2
votes

I am using lucene for searching and with tags i use the whitespace analyzer. It looks like its stored properly. With standard analyzer my 'C#' search will yield results for C, C++. Every analyzer i tried (i havent tried all) does this except for whitespace analyzer. This is fine except if i search c# i get no results (i'm using a lowercase C instead of uppercase). This is annoying if i search a title such as "Lucene insensitive whitespace analyzer?" when it happens to be "Lucene Insensitive Whitespace analyzer?". (Note the first 3 words start with upper and the last doesnt compared to my search with one upper and all lower).

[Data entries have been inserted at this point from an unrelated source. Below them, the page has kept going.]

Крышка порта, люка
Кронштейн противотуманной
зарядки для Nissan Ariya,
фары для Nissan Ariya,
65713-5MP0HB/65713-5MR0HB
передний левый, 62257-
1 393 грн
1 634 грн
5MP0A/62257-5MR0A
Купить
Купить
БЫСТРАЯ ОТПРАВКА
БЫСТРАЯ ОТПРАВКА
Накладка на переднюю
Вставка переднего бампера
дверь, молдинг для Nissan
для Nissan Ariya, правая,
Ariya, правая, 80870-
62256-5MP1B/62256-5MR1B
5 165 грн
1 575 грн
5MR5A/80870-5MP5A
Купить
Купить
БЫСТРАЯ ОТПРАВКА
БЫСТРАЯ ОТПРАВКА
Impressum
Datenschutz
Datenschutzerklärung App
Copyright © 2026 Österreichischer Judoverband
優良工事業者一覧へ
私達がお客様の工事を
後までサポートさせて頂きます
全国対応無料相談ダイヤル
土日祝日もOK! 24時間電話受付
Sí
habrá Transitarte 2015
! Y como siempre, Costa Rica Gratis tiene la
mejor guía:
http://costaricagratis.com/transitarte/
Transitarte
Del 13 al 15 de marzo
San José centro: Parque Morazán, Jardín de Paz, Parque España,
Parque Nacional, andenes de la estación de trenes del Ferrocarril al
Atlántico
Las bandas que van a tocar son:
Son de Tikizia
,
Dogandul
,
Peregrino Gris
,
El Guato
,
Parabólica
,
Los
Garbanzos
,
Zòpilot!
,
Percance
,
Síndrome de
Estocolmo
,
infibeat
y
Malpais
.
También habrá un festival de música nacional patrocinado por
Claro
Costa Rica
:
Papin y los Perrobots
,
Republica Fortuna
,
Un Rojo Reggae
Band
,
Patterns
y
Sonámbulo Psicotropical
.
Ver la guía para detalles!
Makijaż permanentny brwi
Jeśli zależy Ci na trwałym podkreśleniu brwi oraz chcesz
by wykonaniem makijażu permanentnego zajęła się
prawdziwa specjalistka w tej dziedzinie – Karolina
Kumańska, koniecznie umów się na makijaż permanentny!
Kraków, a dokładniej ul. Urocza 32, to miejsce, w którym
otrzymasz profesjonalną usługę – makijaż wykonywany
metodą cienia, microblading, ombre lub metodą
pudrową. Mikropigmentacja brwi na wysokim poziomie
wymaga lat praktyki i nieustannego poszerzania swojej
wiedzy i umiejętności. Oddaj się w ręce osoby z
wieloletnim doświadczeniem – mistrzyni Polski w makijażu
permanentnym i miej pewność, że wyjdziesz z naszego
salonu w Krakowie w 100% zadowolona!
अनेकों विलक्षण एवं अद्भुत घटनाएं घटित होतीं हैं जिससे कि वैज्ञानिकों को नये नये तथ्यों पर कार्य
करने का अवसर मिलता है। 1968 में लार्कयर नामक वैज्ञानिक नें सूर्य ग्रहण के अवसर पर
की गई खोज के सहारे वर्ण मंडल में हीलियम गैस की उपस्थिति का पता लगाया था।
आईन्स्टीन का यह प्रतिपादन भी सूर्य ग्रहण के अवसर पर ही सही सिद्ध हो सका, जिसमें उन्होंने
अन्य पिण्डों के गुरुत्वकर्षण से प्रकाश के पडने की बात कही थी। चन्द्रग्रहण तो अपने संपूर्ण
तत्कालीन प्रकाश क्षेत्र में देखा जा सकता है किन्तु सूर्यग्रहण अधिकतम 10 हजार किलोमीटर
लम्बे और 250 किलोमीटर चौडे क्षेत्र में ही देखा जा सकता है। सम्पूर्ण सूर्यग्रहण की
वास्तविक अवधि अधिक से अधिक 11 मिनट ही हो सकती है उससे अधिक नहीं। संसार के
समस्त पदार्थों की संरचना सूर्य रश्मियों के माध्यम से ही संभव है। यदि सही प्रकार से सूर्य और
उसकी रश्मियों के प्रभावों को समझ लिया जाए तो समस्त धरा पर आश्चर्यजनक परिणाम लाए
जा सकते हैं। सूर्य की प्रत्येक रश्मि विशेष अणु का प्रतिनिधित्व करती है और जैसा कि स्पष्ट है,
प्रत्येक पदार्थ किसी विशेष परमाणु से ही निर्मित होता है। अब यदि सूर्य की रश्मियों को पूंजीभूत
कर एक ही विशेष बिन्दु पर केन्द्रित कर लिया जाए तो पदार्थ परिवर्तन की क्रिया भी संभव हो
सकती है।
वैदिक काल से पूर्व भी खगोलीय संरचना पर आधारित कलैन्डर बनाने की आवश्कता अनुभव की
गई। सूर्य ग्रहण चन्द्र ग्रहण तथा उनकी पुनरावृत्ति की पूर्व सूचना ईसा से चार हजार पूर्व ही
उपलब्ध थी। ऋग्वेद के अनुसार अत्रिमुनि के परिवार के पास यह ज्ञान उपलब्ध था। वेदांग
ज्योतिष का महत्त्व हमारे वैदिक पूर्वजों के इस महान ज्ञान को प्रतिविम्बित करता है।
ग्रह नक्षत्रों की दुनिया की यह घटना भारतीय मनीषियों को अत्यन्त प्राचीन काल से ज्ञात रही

How do i make an insensitive whitespace analyzer? Note: WhitespaceAnalyzer is sealed.

3

3 Answers

3
votes

You can create a custom analyzer as below (for Lucene version 4.10.4 as an example)

import java.io.Reader;
import org.apache.lucene.analysis.Analyzer;
import org.apache.lucene.analysis.TokenStream;
import org.apache.lucene.analysis.Tokenizer;
import org.apache.lucene.analysis.core.LowerCaseFilter;
import org.apache.lucene.analysis.core.WhitespaceTokenizer;

public class CaseInsensitiveWhitespaceAnalyzer extends Analyzer {
    @Override
    protected TokenStreamComponents createComponents(String arg0, Reader arg1) {
            Tokenizer tokenizer = new WhitespaceTokenizer(arg1);
            TokenStream filter = new LowerCaseFilter(tokenizer);
            return new TokenStreamComponents(tokenizer, filter);
    }
}

And you can use the analyzer to config your index writer when indexing, and also use it to create your query parser when searching.

2
votes
class CaseInsensitiveWhitespaceAnalyzer : Analyzer
{
    public override TokenStream TokenStream(string fieldName, TextReader reader)
    {
        var tokenizer = new WhitespaceTokenizer(reader);
        var lowercaseFilter = new LowerCaseFilter(tokenizer);

        return new StopFilter(true, lowercaseFilter, StopAnalyzer.ENGLISH_STOP_WORDS_SET, true);
    }
}

Here's a C# version that works well for my use case.